[[ Passage for review open ]]

How we evaluate talent in the AI era

In 2026, Anthropic published a randomized controlled trial that quantified something many hiring managers had suspected: developers who used AI for conceptual inquiry — asking "why does this work?" and "what are the tradeoffs?" — scored 65%+ on comprehension tests. Those who delegated code generation scored below 40%. Same tools, same tasks, completely different outcomes.

A year earlier, METR's RCT found that experienced developers using AI completed tasks 19% slower than without it — while perceiving themselves as 20% faster. The gap between perception and reality was not small. It was directionally opposite.

These findings crystallized what we had been building toward at NouSpark. Traditional technical assessments evaluate output: does the code compile, do the tests pass, is the architecture sound? For decades, output was a reliable proxy for understanding. AI broke that proxy. A junior developer with Claude or Cursor can now produce code indistinguishable from what a senior engineer would write. The output is identical. The understanding behind it is not.

This post describes the evaluation methodology we developed to measure the thing that actually matters: how engineers think and work with AI, not just what they produce.

The evaluation pipeline

NouSpark is async and environment-agnostic. Candidates work in their own setup — Claude Code, Cursor, ChatGPT, Copilot, whatever they actually use at work. They complete a task, then submit their result alongside an export of their AI chat log. We evaluate both.

The chat log is the core signal. It is a structured record of how a candidate thinks, not just what they produce. We parse logs from any major AI tool — Claude Code JSONL, ChatGPT JSON exports, Cursor SQLite databases, Copilot Chat JSON — and normalize them into a common format: an ordered sequence of user and assistant messages with timestamps and indices.

Candidate messages are preserved in full. AI assistant messages are truncated to 500 characters. We care about what the candidate said, not the AI's complete response — though we retain message length metadata for review-time analysis.

The normalized chat then passes through three parallel analysis passes, each evaluating two orthogonal dimensions. A final synthesis pass takes all results, applies role-specific weights, and produces a scored report with evidence. Four LLM calls total. Wall time: 15–30 seconds.

Three parallel passes

We deliberately separated evaluation into three independent passes rather than a single monolithic prompt. Each pass receives the full chat and evaluates two dimensions. The passes run in parallel, reducing latency and preventing one dimension's assessment from biasing another.

Pass 1 evaluates Problem Decomposition and Iteration Quality — how the candidate structured the work and how they refined it over time. Pass 2 evaluates Quality Control and AI Fluency — whether they verified output and how skillfully they steered AI. Pass 3 evaluates Depth of Understanding and Independence — whether they actually understand what they're building and what they contributed beyond prompting.

[[ Passage for review closed ]]
[[ Extracted material open ]]

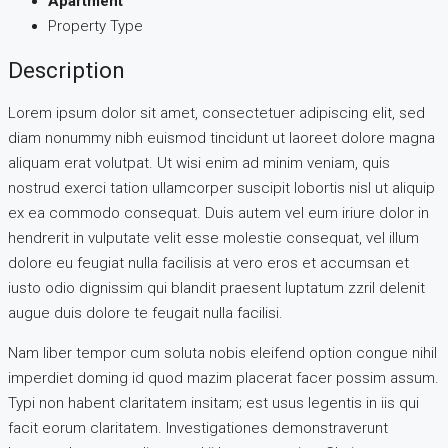
Apartment
Property Type
Description
Lorem ipsum dolor sit amet, consectetuer adipiscing elit, sed
diam nonummy nibh euismod tincidunt ut laoreet dolore magna
aliquam erat volutpat. Ut wisi enim ad minim veniam, quis
nostrud exerci tation ullamcorper suscipit lobortis nisl ut aliquip
ex ea commodo consequat. Duis autem vel eum iriure dolor in
hendrerit in vulputate velit esse molestie consequat, vel illum
dolore eu feugiat nulla facilisis at vero eros et accumsan et
iusto odio dignissim qui blandit praesent luptatum zzril delenit
augue duis dolore te feugait nulla facilisi.
Nam liber tempor cum soluta nobis eleifend option congue nihil
imperdiet doming id quod mazim placerat facer possim assum.
Typi non habent claritatem insitam; est usus legentis in iis qui
facit eorum claritatem. Investigationes demonstraverunt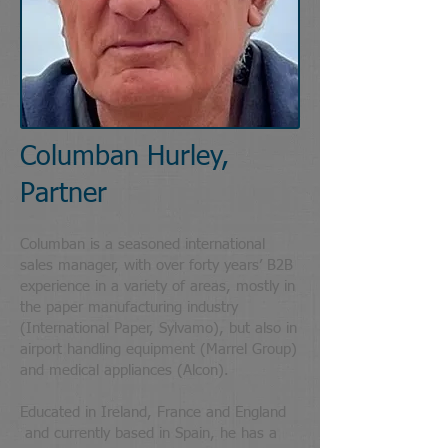
Columban Hurley,
Partner
Columban is a seasoned international
sales manager, with over forty years’ B2B
experience in a variety of areas, mostly in
the paper manufacturing industry
(International Paper, Sylvamo), but also in
airport handling equipment (Marrel Group)
and medical appliances (Alcon).
Educated in Ireland, France and England
and currently based in Spain, he has a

[[ Extracted material closed ]]

■ Action item A
In the post on evaluating talent in the AI era, how many characters are AI assistant messages cut down to?
■ Action item B
Pick up the post on evaluating talent in the AI era after its last sentence and keep writing it.

■ Final answer A
500 characters.

■ Final answer B
Each pass returns a score (0–100) per dimension, a 2–3 sentence reason with turn references, specific evidence quotes from the chat with turn numbers, and flags categorized as positive, warning, or red_flag — each pointing to a specific moment in the conversation.

The synthesis pass then takes all six dimension scores, applies role-specific weights, and produces the final report: overall score, candidate pattern classification, a summary for the hiring manager, top strengths and gaps with linked evidence, a hiring recommendation, and suggested follow-up interview questions.

Six evaluation dimensions

Each dimension targets a distinct cognitive behavior observable in chat logs. We arrived at these six through a combination of published research (Barke et al., Anthropic's RCT, the PEEM framework) and our own analysis of several hundred candidate sessions.

1. Problem decomposition

What it measures: how the candidate breaks down a task before and while working with AI.

The strongest signal here is the first message. Does the candidate dump the entire spec — "do everything" — or do they provide structured context with constraints? We look at the number of distinct subtasks identified, whether the candidate tackles them sequentially, and whether they provide requirements and constraints upfront.

For engineering roles, we focus on technical decomposition: architecture decisions, module boundaries, data flow. For non-technical roles, we focus on clarity of requirements, goal explanation, and logical step ordering.

2. Quality control

What it measures: whether the candidate verifies AI output before accepting it.

This is where timestamps become critical. A pause of less than 10 seconds after a complex code response means the candidate did not read it. That is rubber-stamping. A pause of 1–5 minutes suggests actual review. Five to thirty minutes suggests they tested it in their IDE.

Beyond timing, we track the correction ratio (corrections divided by total candidate turns), whether the candidate catches bugs or issues in AI responses, whether they challenge the AI's approach, and whether they reference specific code from AI output — a strong indicator that they actually read it.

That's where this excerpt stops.